**What is needed:** Copy everything from the line containing "family: Libellulidae" down to the end of the data, renaming "common name" to "vernacular name" wherever it appears and leaving all else unchanged.

**Records for the task:**
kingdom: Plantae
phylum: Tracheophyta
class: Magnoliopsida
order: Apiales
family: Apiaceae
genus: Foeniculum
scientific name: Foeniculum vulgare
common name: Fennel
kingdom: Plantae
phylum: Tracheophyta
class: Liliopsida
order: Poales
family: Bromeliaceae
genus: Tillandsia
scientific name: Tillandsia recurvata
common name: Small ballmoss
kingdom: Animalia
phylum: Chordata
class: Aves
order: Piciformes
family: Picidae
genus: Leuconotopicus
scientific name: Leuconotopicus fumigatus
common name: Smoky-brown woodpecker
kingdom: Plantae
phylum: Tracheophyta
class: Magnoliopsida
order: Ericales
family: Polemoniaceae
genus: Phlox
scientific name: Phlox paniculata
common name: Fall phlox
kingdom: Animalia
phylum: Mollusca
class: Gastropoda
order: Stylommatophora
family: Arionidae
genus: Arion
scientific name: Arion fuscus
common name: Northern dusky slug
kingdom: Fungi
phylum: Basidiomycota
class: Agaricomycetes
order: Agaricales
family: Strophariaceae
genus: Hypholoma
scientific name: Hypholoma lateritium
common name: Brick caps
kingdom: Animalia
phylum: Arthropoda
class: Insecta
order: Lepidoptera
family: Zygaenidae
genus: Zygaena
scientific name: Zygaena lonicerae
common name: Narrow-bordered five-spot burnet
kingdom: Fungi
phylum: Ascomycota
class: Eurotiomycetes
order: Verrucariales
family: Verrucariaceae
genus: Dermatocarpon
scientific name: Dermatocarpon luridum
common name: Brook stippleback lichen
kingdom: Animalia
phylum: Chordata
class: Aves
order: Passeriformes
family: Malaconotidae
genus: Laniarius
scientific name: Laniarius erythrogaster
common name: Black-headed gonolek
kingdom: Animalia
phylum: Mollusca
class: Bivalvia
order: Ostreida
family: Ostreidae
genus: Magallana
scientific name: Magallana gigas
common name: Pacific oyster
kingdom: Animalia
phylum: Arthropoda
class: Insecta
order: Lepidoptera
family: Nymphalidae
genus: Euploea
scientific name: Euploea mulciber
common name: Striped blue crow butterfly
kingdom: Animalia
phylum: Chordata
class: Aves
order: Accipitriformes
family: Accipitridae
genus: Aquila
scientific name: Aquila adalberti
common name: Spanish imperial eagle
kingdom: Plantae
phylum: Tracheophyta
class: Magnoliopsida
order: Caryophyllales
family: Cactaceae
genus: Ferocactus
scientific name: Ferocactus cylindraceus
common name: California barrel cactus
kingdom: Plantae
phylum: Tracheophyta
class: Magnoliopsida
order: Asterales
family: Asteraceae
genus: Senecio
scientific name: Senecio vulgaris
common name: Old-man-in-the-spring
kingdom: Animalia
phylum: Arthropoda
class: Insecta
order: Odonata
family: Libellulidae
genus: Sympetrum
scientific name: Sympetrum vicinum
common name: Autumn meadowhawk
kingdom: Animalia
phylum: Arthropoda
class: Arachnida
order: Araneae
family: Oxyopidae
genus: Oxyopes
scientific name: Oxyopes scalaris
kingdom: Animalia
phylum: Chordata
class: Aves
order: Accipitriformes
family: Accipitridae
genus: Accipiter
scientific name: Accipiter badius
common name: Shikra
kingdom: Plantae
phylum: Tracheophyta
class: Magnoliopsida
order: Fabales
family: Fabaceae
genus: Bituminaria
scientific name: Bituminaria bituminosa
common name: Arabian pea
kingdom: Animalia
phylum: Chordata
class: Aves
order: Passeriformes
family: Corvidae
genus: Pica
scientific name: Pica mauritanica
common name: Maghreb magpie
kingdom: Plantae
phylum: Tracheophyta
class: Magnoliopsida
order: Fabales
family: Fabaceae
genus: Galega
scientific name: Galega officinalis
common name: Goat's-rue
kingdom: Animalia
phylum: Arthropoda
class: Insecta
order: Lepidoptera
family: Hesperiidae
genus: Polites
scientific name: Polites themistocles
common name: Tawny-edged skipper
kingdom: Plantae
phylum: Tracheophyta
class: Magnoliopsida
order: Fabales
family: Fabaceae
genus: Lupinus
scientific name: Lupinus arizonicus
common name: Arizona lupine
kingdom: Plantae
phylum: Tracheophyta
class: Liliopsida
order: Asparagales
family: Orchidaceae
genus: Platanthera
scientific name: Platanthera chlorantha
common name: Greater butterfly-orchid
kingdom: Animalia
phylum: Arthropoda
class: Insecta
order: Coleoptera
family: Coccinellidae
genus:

**Completed task:**
family: Libellulidae
genus: Sympetrum
scientific name: Sympetrum vicinum
vernacular name: Autumn meadowhawk
kingdom: Animalia
phylum: Arthropoda
class: Arachnida
order: Araneae
family: Oxyopidae
genus: Oxyopes
scientific name: Oxyopes scalaris
kingdom: Animalia
phylum: Chordata
class: Aves
order: Accipitriformes
family: Accipitridae
genus: Accipiter
scientific name: Accipiter badius
vernacular name: Shikra
kingdom: Plantae
phylum: Tracheophyta
class: Magnoliopsida
order: Fabales
family: Fabaceae
genus: Bituminaria
scientific name: Bituminaria bituminosa
vernacular name: Arabian pea
kingdom: Animalia
phylum: Chordata
class: Aves
order: Passeriformes
family: Corvidae
genus: Pica
scientific name: Pica mauritanica
vernacular name: Maghreb magpie
kingdom: Plantae
phylum: Tracheophyta
class: Magnoliopsida
order: Fabales
family: Fabaceae
genus: Galega
scientific name: Galega officinalis
vernacular name: Goat's-rue
kingdom: Animalia
phylum: Arthropoda
class: Insecta
order: Lepidoptera
family: Hesperiidae
genus: Polites
scientific name: Polites themistocles
vernacular name: Tawny-edged skipper
kingdom: Plantae
phylum: Tracheophyta
class: Magnoliopsida
order: Fabales
family: Fabaceae
genus: Lupinus
scientific name: Lupinus arizonicus
vernacular name: Arizona lupine
kingdom: Plantae
phylum: Tracheophyta
class: Liliopsida
order: Asparagales
family: Orchidaceae
genus: Platanthera
scientific name: Platanthera chlorantha
vernacular name: Greater butterfly-orchid
kingdom: Animalia
phylum: Arthropoda
class: Insecta
order: Coleoptera
family: Coccinellidae
genus:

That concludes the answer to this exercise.